## WHAT IS REQUIRED
Copy out each of the following rows word for word, leaving out the pictures.

********************

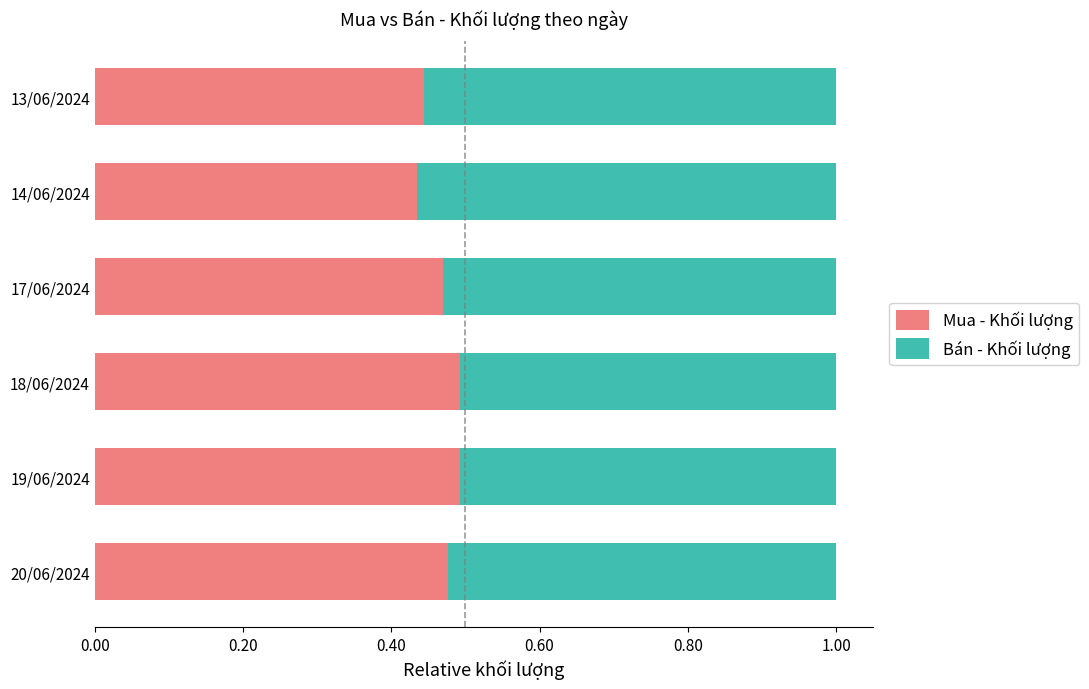

What is the total value across all series at 19/06/2024?

1.0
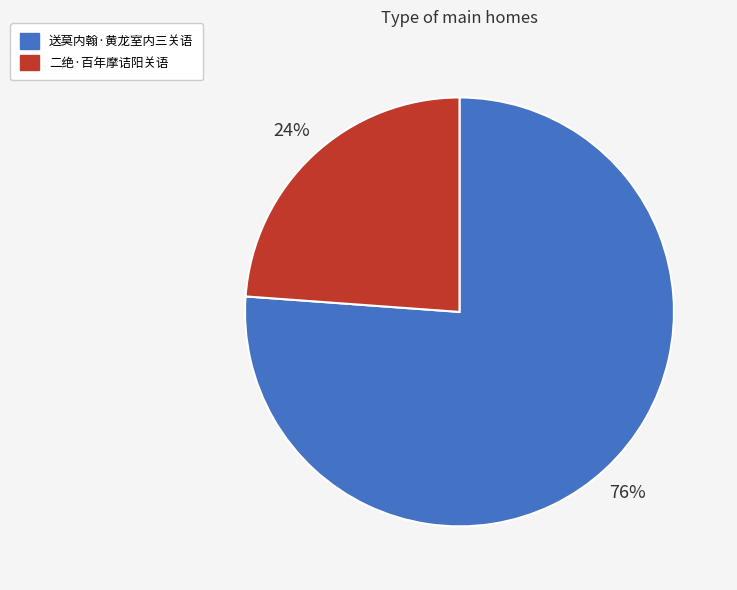

True or false: 送莫内翰·黄龙室内三关语 accounts for 83% of the total.

False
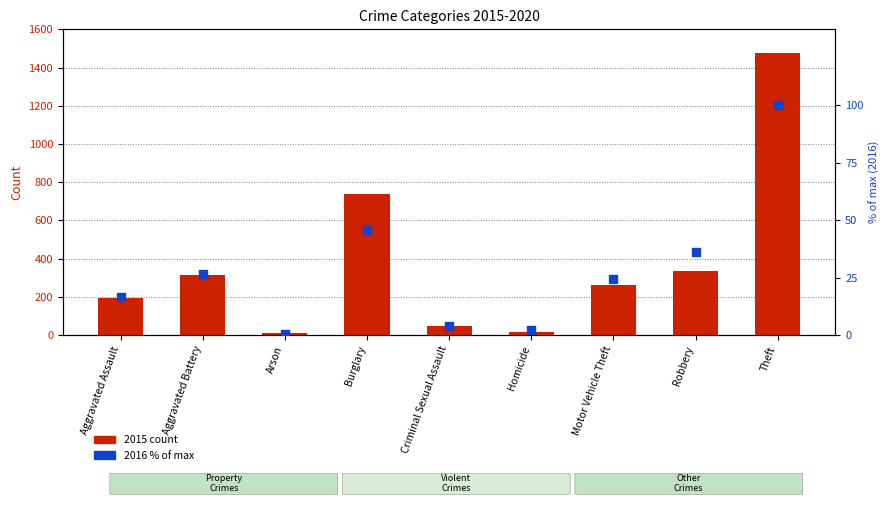

What are all the series names shown in the legend?

2015 count, 2016 (% of max)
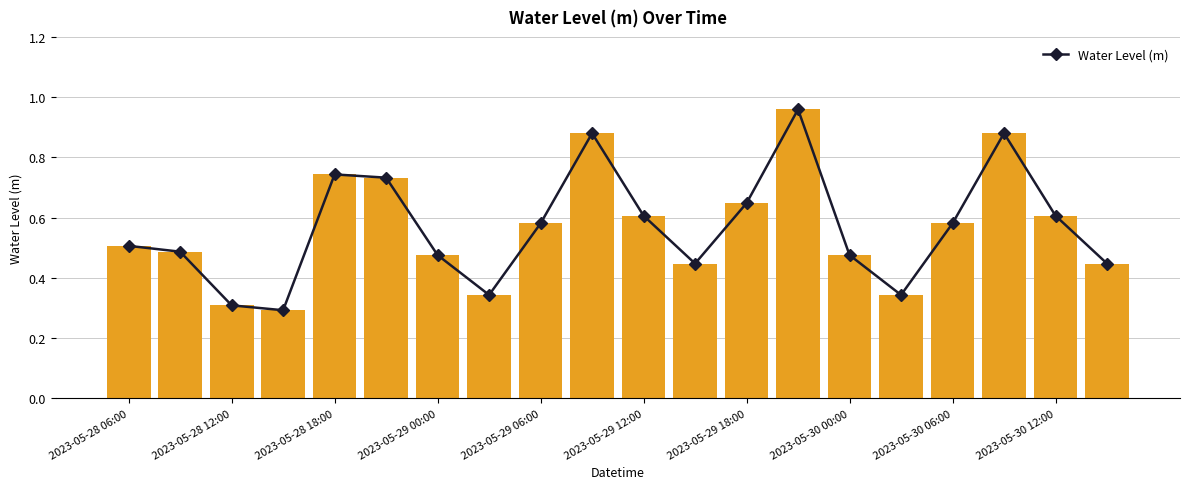

What is the difference between the values at 2023-05-29 12:00 and 17?

0.1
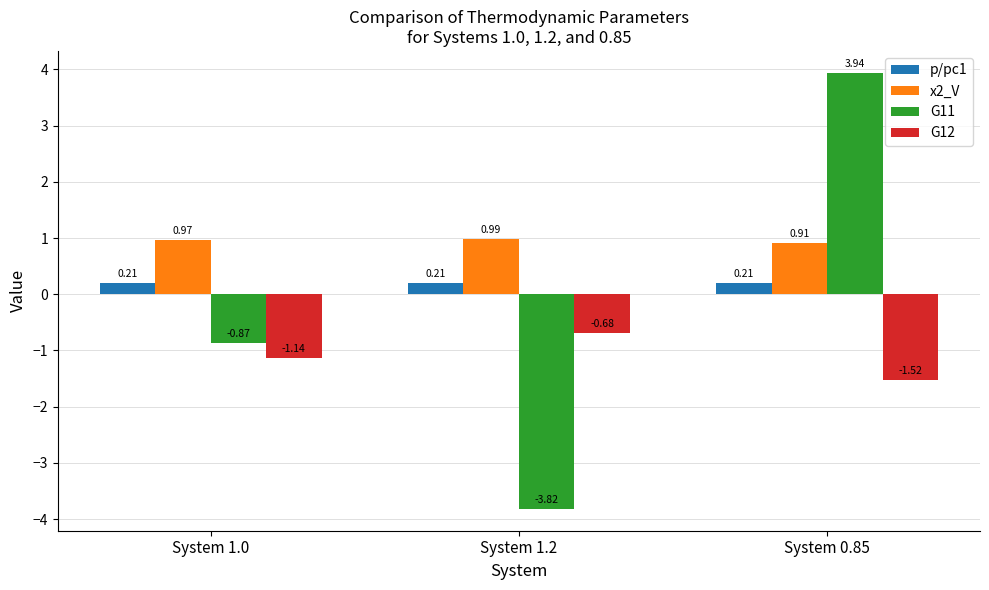

What position from the right is System 0.85?

1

********************

## COMPLETED EXERCISE
What is the total value across all series at 19/06/2024?

1.0

True or false: 送莫内翰·黄龙室内三关语 accounts for 83% of the total.

False

What are all the series names shown in the legend?

2015 count, 2016 (% of max)

What is the difference between the values at 2023-05-29 12:00 and 17?

0.1

What position from the right is System 0.85?

1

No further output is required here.